Title: Large-scale thermo-mechanical modelling of Greenland ice sheet
Description:
Antarctic and Greenland ice sheets lose most of their mass by a few corridors of rapidly flowing ice.
These ice conveyor belts constitute fast drainage routes whose flow velocities are undoubtedly sensitive to climate perturbations directly impacting sea-level.
Observations suggest the ice is rather sliding than flowing, the key being where sliding is accommodated.
Commonly, sliding occurs at the ice-bedrock interface, but recent studies favour englacial sliding to explain data from Western Margin of Greenland.
 Our aim is to demonstrate that the mechanisms controlling the spontaneous formation of englacial sliding explains the transition from slow flowing to fast sliding ice over Greenland.
We employ a new thermo-mechanical ice flow model to predict thermally activated creep instability leading to the spontaneous rearrangement of ice motion in three dimensions.
Accurately resolving these nonlinear interactions on regional to ice sheet scales requires high spatial and temporal resolution which can only be achieved using a supercomputer.
We present a new thermo-mechanical ice flow model, FastIce.
jl, that is capable of predicting the evolution of ice sheet at unprecedented scale.

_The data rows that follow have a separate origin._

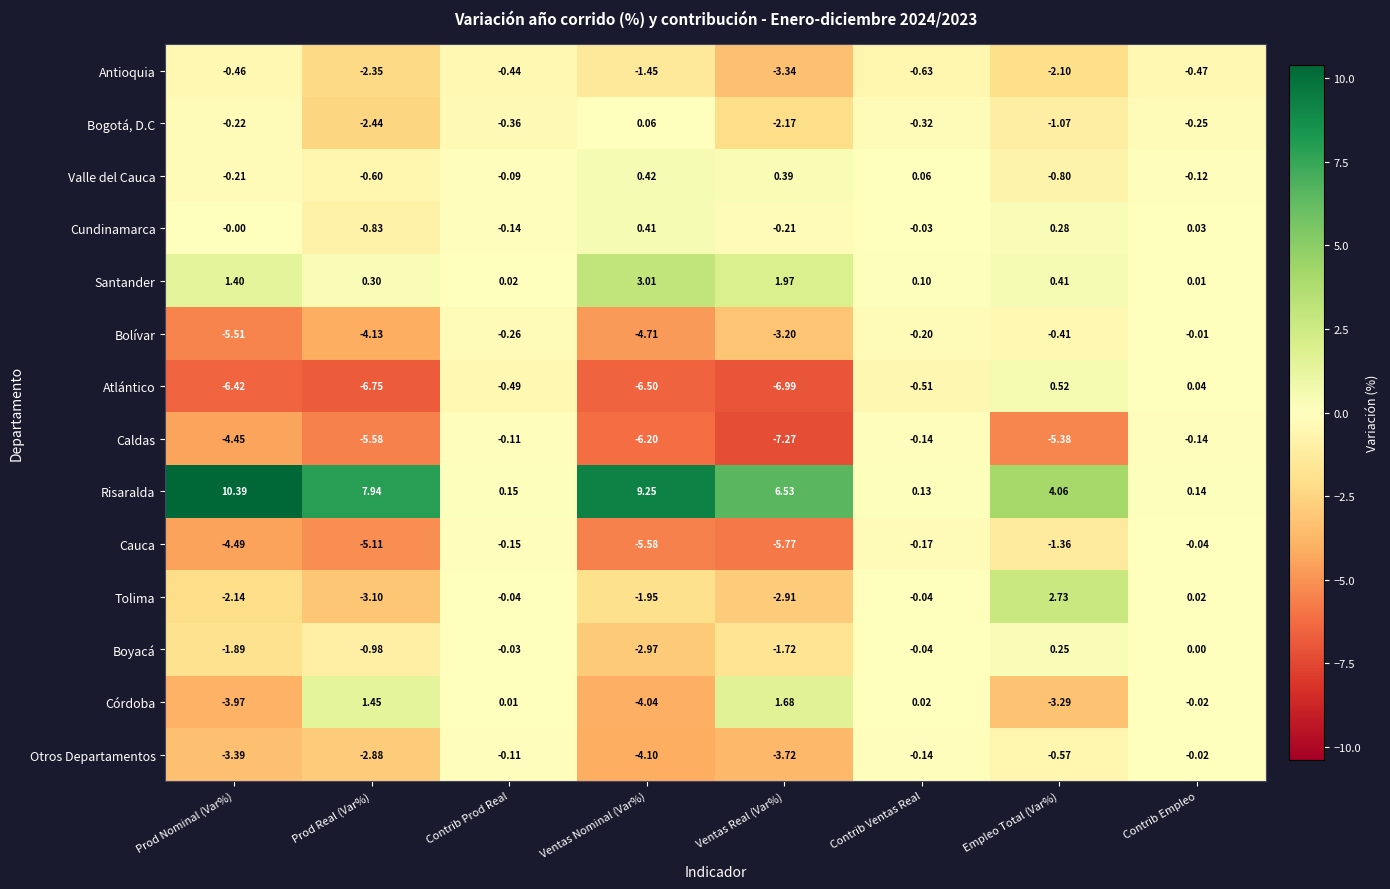

Where is Cauca nearest to the value -2?

Empleo Total (Var%)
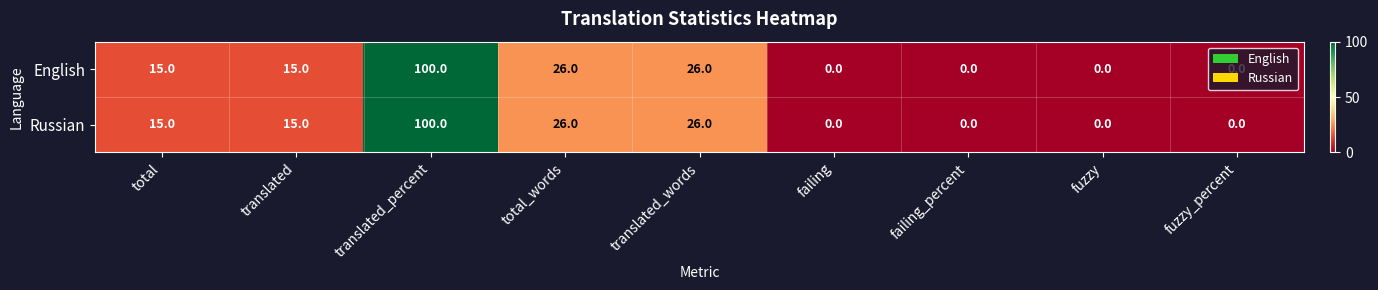

How many Russian values are between 0 and 26?

8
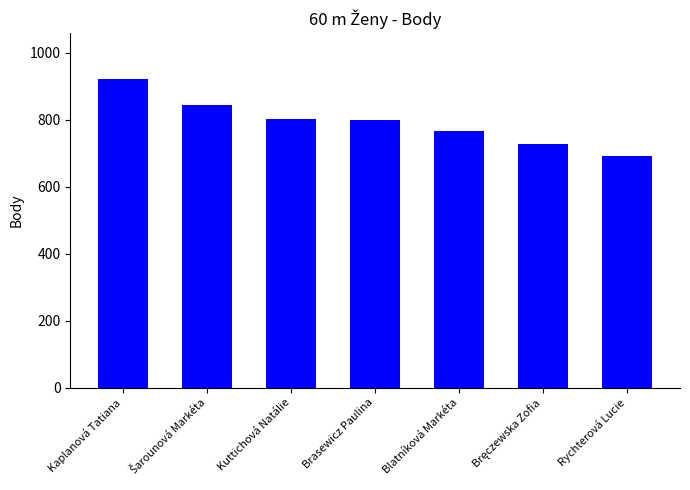

Which label corresponds to the largest value in the chart?

Kaplanová Tatiana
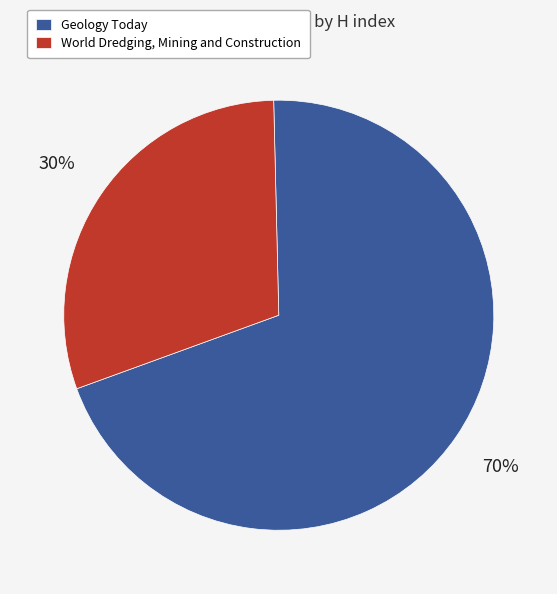

How many slices are in this pie chart?

2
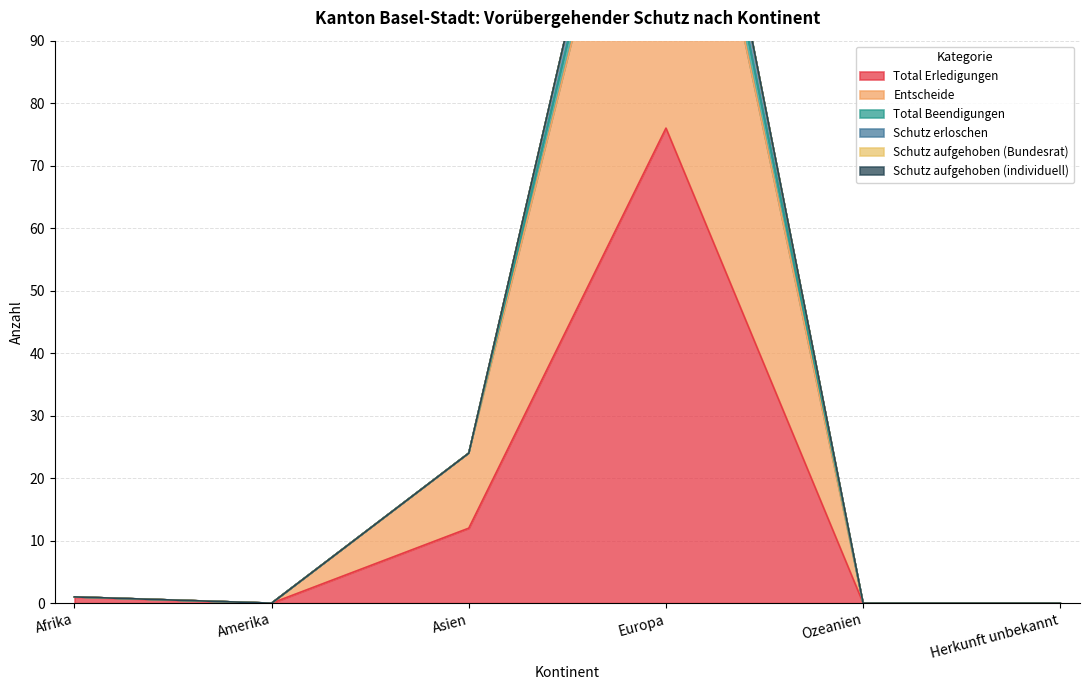

Reading left to right, list all the values displayed in this chart.

Total Erledigungen: 1	0	12	76	0	0
Entscheide: 1	0	24	150	0	0
Total Beendigungen: 1	0	24	160	0	0
Schutz erloschen: 1	0	24	160	0	0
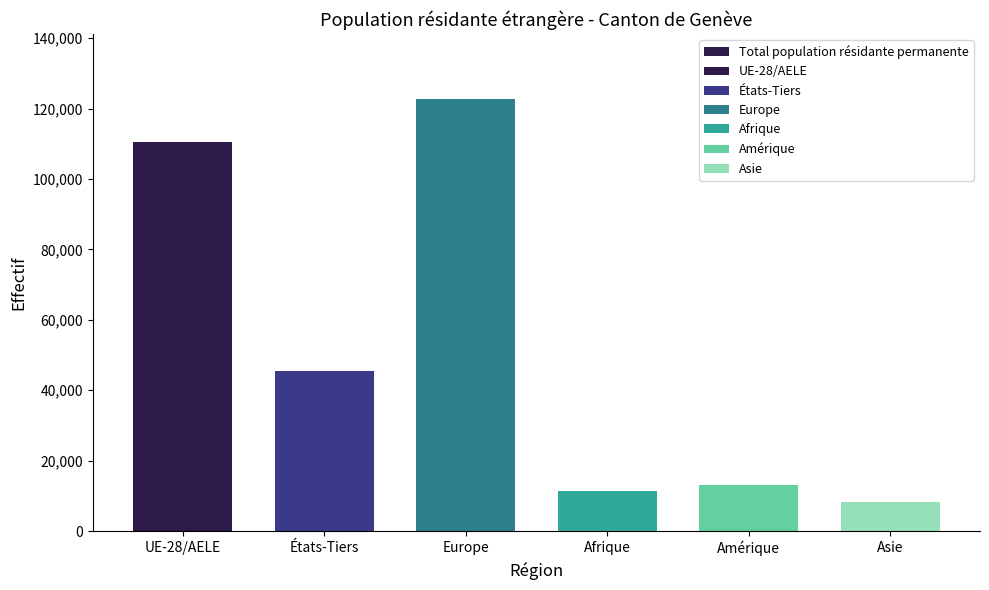

Reading left to right, transcribe all the data shown in this chart.

110491	45505	122788	11433	13041	8246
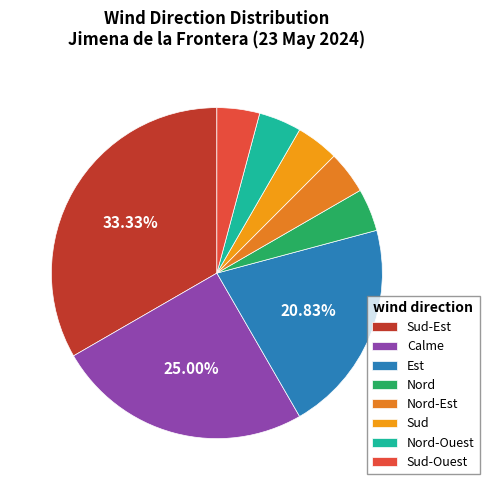

Rank the categories by value from lowest to highest.

Nord, Nord-Est, Sud, Nord-Ouest, Sud-Ouest, Est, Calme, Sud-Est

The model uses the full-Stokes formulation for the ice flow and the enthalpy method for describing the polythermal ice behaviour.
FastIce.
jl uses GPU acceleration for solving the flow equations, resulting in close to ideal scaling in distributed computing benchmarks.
We compare our simulation results with other full-Stokes models, and present the results of simulating the 120x120 km regions of Greenland ice sheet at 10m resolution.
High resolution allowed us to capture the transition from slow to sliding flow regimes without any simplifying assumptions.